Aquele etíope castrado continha em si toda a humanidade presente naquele palácio decaído e corrompido. E, assim, salvou um profeta e, nele, continua a salvar-nos quando, graças à Bíblia, o descobrimos e o contamos também hoje, e lhe agradecemos. Aquele eunuco viu e salvou o profeta porque tinha permanecido um homem inteiro, íntegro na alma, embora mutilado no corpo. Com as mutilações do corpo pode-se permanecer inteira e autenticamente humanos; as mutilações e automutilações mais graves são as da alma porque a primeira parte que é arrancada é justamente a capacidade espiritual de nos vermos amputados. Jeremias profetizou uma bênção para o etíope Ébed-Mélec; disse, para ele, palavras de salvação: «A Jeremias foi-lhe dirigida a palavra do Senhor, nestes termos: Vai e diz a Ébed-Mélec, o etíope: “Assim fala o Senhor: eis que vou executar contra esta cidade as predições que fiz …. Porém, nesse dia Eu te salvarei e não serás entregue nas mãos dos homens que temes.

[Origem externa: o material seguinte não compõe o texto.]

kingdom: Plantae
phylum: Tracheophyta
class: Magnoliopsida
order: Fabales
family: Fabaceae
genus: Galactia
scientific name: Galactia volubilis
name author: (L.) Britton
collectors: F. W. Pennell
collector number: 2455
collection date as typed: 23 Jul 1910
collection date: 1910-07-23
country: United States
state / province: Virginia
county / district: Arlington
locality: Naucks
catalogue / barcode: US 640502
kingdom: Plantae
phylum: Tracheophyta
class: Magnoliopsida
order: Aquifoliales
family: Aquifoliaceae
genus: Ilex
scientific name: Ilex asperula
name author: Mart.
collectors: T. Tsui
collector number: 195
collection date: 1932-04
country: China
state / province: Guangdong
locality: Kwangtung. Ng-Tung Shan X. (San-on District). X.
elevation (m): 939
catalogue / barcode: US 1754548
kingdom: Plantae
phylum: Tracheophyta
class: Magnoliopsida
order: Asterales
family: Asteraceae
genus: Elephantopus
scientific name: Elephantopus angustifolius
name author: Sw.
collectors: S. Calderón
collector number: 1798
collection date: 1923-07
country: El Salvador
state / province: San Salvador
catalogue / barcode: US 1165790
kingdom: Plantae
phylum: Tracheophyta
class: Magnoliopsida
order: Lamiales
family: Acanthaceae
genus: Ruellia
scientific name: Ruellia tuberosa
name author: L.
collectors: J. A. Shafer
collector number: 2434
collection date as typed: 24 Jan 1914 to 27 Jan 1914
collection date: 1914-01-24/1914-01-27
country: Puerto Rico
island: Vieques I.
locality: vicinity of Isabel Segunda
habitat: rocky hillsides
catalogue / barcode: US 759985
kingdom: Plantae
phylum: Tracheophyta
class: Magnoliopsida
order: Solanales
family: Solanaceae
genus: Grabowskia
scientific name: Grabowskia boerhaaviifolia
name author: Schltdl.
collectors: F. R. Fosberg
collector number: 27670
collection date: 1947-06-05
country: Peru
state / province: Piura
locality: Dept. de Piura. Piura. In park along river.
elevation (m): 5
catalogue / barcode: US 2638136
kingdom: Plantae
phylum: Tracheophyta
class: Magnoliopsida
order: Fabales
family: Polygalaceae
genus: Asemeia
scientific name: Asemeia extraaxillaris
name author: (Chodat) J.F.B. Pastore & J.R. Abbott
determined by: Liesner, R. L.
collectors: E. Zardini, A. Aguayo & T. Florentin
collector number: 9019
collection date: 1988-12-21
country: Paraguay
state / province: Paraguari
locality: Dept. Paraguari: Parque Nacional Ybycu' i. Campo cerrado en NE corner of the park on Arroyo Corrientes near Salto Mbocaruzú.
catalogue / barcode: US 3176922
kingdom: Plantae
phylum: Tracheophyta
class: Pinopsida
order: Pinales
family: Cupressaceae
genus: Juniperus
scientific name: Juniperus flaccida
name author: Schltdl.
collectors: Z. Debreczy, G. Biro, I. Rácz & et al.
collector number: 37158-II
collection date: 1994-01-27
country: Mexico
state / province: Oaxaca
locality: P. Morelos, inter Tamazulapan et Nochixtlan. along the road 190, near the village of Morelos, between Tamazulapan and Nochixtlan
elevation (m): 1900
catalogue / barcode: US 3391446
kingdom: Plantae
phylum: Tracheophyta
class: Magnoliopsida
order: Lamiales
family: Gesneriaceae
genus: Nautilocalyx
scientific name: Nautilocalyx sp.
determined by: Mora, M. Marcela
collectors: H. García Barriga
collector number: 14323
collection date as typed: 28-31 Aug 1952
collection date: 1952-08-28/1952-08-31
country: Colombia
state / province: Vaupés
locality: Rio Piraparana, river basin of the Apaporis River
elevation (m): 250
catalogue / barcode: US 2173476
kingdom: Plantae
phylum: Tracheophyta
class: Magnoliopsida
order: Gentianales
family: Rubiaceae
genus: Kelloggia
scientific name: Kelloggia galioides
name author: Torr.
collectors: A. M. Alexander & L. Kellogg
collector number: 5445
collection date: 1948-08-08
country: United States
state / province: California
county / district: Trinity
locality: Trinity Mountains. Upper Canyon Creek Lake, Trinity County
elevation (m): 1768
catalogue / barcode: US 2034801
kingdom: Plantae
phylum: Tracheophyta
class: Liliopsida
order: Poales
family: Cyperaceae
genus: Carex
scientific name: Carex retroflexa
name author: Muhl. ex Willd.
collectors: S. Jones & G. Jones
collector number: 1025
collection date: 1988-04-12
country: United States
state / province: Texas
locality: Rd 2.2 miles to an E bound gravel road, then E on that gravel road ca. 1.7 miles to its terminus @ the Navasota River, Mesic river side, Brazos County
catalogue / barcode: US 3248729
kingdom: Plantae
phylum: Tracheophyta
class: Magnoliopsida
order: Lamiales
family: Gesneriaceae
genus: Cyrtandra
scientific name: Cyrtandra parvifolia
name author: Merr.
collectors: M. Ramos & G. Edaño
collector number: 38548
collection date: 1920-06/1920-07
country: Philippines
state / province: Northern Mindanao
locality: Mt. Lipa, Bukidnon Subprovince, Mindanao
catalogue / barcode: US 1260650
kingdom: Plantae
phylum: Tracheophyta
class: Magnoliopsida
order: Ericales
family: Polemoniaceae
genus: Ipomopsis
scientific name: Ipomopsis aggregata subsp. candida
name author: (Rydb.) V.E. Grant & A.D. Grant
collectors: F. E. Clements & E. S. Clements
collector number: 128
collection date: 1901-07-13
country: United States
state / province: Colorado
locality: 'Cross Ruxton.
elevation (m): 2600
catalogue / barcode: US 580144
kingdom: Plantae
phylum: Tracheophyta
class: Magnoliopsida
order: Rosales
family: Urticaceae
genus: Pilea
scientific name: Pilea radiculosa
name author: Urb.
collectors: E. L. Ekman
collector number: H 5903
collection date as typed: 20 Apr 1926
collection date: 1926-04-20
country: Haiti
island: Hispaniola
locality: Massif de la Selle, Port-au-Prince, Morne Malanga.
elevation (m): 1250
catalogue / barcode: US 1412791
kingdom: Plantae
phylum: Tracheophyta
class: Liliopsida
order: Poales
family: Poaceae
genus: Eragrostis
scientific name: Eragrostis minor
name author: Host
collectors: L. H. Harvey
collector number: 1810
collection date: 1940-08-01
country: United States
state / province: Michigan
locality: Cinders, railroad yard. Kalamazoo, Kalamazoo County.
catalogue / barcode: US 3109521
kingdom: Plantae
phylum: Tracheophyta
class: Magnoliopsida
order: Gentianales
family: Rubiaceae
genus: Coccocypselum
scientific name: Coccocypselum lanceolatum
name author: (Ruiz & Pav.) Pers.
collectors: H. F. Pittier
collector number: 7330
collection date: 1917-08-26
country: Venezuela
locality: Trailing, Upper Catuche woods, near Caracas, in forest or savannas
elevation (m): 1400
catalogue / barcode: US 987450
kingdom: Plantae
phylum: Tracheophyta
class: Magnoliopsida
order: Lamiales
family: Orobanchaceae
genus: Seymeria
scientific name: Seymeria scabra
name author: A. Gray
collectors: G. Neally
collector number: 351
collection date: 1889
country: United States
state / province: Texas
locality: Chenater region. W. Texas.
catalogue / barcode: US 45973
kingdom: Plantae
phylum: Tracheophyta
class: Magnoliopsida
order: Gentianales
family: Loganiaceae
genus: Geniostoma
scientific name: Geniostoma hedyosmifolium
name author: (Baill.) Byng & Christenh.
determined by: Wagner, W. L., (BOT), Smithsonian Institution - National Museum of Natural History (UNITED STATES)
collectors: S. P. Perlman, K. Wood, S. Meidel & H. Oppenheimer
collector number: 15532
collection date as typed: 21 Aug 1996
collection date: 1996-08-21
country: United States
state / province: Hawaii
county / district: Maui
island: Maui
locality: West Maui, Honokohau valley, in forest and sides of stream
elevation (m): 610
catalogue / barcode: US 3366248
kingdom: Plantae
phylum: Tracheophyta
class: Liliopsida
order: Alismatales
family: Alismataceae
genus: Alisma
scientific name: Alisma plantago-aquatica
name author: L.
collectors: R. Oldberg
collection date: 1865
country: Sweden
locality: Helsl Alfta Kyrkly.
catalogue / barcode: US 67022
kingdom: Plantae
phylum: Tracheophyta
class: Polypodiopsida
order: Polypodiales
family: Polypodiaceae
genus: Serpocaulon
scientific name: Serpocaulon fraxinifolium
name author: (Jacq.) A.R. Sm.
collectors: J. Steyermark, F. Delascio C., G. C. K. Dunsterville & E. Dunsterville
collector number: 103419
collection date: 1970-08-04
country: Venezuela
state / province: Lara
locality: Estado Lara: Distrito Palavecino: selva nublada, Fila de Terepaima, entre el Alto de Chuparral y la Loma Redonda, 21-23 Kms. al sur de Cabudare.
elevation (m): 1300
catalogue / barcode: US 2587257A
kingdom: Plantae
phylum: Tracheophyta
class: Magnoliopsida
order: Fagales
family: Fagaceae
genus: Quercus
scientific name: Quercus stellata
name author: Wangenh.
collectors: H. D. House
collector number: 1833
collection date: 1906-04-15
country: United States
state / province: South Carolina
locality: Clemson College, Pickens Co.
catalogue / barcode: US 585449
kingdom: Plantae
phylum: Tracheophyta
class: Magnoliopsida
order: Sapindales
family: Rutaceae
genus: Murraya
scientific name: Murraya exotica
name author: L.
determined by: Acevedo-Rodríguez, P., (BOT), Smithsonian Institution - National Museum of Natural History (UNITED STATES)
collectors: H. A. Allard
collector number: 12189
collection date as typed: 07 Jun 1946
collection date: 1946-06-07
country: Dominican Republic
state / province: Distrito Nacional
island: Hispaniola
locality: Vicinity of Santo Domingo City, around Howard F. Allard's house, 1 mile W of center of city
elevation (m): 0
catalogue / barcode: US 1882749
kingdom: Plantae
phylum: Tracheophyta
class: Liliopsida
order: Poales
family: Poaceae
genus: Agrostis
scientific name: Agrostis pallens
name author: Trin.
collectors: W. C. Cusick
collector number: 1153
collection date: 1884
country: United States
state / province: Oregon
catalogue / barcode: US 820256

Com certeza te livrarei, e não cairás morto à espada. Salvarás a tua vida, porque confiaste em mim”» (39, 15-18). Esta é uma forma sublime de reciprocidade, onde as palavras de bênção e de salvação de um profeta se tornam resposta a uma libertação da lama.
Um outro etíope, num outro dia, enquanto lia um outro profeta, fez um outro encontro, E foi o primeiro não judeu a ser batizado pelos apóstolos: «O Anjo do Senhor falou a Filipe e disse-lhe: “Põe-te a caminho e dirige-te para o Sul, pela estrada que desce de Jerusalém para Gaza, a qual se encontra deserta”. Ele pôs-se a caminho e foi para lá. Ora, um etíope, eunuco (…) regressava, na mesma altura, sentado no seu carro, a ler o profeta Isaías (Actos 8, 26-28). Aquele primeiro foi também um último, um outro etíope, um outro eunuco, que o apóstolo encontrou após uma teofania, a uma palavra de um anjo. Todas as teofanias da Bíblia são belíssimas, mas são esplêndidos os relatos dos anjos que se tornam amigos dos pobres: o que aparece a Agar, a escrava escorraçada para o deserto pela patroa ciumenta, o que fez de um eunuco estrangeiro o sinal de uma salvação, finalmente universal. Não sabemos se Lucas quer contar-nos o batismo deste etíope também para nos recordar o outro longínquo etíope, salvador do profeta. Mas podemos imaginá-lo e esperá-lo; não seria estranho, numa Bíblia cheia de improváveis reciprocidades e fraternidades no espaço e no tempo. Mas podemos e queremos pensar que, depois de ter escutado as palavras de Jeremias, também aquele primeiro eunuco etíope, «cheio de alegria, seguiu o seu caminho» (Actos 8, 39).